Data excerpts =>

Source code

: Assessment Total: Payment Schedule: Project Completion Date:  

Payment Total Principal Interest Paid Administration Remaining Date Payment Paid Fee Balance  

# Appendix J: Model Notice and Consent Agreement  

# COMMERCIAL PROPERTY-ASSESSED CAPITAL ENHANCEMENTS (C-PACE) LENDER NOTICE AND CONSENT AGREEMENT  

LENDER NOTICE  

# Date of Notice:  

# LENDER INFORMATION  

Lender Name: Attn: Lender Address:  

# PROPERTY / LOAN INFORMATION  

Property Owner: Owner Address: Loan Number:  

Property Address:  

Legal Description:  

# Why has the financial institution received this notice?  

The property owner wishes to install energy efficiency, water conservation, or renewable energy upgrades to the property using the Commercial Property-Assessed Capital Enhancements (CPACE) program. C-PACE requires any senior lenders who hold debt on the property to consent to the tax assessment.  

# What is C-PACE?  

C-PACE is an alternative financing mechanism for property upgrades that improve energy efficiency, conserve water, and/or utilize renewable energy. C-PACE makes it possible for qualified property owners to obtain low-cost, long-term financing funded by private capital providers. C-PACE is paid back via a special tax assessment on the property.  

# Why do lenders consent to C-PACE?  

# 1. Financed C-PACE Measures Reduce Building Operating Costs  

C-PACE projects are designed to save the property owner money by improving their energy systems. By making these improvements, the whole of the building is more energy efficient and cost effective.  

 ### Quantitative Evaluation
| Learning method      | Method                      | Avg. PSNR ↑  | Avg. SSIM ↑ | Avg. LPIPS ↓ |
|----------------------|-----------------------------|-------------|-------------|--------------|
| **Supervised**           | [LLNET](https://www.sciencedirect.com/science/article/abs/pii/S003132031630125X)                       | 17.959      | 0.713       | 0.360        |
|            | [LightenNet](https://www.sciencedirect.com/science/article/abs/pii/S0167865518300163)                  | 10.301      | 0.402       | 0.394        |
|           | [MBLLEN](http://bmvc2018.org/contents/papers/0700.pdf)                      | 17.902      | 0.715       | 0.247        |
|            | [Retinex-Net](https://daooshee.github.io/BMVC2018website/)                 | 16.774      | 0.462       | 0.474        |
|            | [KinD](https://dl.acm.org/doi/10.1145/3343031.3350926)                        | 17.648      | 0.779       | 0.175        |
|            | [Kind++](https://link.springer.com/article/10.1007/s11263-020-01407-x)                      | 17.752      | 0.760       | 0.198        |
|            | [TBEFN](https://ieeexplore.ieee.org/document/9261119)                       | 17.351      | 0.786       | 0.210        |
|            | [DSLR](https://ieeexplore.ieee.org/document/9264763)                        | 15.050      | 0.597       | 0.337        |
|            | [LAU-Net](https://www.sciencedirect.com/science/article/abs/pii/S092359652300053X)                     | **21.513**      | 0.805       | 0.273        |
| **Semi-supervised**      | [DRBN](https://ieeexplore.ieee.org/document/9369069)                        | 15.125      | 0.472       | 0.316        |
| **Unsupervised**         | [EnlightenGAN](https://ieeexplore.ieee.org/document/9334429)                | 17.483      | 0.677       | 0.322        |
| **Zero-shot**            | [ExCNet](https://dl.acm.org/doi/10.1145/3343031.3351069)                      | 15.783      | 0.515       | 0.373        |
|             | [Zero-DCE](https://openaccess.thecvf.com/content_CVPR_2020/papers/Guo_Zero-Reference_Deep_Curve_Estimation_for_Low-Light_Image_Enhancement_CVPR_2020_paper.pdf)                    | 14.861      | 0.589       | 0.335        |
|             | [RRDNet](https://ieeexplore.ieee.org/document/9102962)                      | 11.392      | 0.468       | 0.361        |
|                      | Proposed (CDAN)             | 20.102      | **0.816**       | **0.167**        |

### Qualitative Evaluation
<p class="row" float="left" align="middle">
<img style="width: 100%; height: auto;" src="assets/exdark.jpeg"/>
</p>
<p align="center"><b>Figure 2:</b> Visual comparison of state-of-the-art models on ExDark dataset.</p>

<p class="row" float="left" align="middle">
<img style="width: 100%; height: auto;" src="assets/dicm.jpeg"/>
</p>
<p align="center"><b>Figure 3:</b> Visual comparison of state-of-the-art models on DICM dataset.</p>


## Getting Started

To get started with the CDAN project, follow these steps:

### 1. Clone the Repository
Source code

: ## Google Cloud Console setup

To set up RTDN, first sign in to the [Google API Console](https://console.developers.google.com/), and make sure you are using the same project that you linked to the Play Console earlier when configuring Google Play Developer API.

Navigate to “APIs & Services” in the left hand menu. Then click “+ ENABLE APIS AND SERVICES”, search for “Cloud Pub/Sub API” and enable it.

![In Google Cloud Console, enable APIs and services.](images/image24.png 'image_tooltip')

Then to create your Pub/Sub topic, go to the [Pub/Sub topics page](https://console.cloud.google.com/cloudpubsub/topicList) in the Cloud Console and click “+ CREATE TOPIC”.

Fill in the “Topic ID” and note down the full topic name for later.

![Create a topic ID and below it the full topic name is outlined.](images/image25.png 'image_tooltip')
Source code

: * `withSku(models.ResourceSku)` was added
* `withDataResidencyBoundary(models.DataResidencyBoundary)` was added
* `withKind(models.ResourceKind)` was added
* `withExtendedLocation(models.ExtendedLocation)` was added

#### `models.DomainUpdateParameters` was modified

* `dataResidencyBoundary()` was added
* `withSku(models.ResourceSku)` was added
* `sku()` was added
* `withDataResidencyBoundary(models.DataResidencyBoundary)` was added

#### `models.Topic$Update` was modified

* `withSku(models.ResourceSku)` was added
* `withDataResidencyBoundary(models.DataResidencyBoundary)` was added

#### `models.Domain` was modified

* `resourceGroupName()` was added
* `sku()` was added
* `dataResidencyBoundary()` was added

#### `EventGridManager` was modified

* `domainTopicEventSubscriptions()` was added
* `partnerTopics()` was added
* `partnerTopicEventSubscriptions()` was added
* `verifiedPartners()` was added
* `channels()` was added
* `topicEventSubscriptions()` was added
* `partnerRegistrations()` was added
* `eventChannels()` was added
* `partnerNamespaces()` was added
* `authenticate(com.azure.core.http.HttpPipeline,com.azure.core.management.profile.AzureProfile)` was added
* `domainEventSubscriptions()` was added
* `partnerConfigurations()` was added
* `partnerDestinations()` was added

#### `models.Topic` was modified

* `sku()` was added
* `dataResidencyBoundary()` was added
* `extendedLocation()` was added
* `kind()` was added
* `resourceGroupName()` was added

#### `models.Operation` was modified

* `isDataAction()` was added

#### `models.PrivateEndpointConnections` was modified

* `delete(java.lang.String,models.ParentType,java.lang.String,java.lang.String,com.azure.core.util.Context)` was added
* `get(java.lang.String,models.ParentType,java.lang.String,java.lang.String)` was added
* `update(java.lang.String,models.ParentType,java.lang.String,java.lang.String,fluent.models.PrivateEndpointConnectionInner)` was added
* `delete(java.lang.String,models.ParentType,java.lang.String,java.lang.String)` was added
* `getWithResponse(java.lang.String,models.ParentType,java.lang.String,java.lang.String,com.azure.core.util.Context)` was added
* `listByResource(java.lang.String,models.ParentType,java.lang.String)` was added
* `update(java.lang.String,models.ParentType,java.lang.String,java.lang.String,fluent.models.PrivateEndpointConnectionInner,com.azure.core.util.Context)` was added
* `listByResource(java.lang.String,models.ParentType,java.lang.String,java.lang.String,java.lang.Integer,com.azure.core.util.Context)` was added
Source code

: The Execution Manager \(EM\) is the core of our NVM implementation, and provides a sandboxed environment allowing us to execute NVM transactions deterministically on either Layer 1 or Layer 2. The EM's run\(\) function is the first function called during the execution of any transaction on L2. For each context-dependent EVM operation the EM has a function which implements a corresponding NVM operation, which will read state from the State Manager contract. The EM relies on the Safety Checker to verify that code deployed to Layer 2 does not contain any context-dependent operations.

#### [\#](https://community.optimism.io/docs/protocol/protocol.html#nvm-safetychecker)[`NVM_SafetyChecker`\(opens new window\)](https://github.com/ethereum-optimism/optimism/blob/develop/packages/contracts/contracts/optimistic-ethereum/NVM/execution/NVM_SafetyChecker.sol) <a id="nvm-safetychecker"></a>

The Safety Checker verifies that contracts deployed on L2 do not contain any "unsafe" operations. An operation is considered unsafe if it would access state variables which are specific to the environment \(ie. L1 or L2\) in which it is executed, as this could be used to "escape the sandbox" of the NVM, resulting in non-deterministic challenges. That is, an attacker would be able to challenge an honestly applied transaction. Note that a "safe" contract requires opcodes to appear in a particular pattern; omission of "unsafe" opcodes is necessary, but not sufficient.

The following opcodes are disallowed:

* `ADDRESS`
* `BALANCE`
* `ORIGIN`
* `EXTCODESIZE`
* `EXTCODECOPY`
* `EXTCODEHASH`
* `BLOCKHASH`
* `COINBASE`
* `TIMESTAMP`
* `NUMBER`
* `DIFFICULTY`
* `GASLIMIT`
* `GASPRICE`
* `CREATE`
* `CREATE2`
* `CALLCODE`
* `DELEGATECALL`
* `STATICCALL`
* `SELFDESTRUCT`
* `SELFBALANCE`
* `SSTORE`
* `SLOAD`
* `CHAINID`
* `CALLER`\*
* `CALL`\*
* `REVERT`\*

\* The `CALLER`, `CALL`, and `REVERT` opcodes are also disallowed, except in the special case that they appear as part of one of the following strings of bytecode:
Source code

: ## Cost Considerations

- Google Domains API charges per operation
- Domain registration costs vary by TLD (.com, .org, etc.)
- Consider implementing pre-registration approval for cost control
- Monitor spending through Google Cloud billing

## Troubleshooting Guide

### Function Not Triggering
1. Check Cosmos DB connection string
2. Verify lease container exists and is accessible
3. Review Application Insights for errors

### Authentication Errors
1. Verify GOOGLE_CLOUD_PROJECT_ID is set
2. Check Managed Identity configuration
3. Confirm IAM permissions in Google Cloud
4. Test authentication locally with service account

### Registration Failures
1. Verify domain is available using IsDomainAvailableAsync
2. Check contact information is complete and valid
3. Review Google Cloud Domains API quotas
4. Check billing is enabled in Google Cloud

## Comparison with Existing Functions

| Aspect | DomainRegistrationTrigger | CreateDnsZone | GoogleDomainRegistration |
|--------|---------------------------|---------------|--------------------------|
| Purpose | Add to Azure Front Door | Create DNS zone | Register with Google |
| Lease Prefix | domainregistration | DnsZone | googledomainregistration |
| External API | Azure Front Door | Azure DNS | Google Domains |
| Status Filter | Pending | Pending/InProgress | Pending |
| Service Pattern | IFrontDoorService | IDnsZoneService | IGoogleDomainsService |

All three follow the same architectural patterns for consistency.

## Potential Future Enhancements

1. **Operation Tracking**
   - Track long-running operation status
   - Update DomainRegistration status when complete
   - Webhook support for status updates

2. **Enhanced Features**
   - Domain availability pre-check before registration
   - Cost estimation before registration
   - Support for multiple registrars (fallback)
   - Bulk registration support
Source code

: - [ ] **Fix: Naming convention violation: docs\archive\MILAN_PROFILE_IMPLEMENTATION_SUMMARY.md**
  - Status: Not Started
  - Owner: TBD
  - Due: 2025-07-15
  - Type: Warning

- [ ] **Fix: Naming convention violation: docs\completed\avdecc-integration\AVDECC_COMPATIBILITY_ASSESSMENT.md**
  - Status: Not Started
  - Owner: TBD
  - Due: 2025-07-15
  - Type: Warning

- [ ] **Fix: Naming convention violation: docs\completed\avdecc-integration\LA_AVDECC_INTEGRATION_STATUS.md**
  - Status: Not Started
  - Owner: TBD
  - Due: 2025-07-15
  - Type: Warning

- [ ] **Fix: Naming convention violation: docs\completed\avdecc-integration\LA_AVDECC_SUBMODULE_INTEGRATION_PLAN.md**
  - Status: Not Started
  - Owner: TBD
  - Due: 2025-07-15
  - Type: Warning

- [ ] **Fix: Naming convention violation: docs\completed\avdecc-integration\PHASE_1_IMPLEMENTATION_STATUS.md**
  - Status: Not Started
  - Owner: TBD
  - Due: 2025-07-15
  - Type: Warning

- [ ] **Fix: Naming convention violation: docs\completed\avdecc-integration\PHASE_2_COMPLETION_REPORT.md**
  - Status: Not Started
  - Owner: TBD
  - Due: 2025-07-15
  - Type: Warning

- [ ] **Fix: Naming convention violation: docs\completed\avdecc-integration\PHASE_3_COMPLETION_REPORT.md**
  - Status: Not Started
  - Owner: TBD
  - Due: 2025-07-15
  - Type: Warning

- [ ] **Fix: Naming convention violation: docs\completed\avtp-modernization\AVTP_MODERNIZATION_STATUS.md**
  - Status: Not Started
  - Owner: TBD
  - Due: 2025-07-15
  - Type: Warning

Problem requirements => Show every line of the records above that contains the word "when", copying each line in full. Match case exactly.

Written answer =>
To set up RTDN, first sign in to the [Google API Console](https://console.developers.google.com/), and make sure you are using the same project that you linked to the Play Console earlier when configuring Google Play Developer API.
   - Update DomainRegistration status when complete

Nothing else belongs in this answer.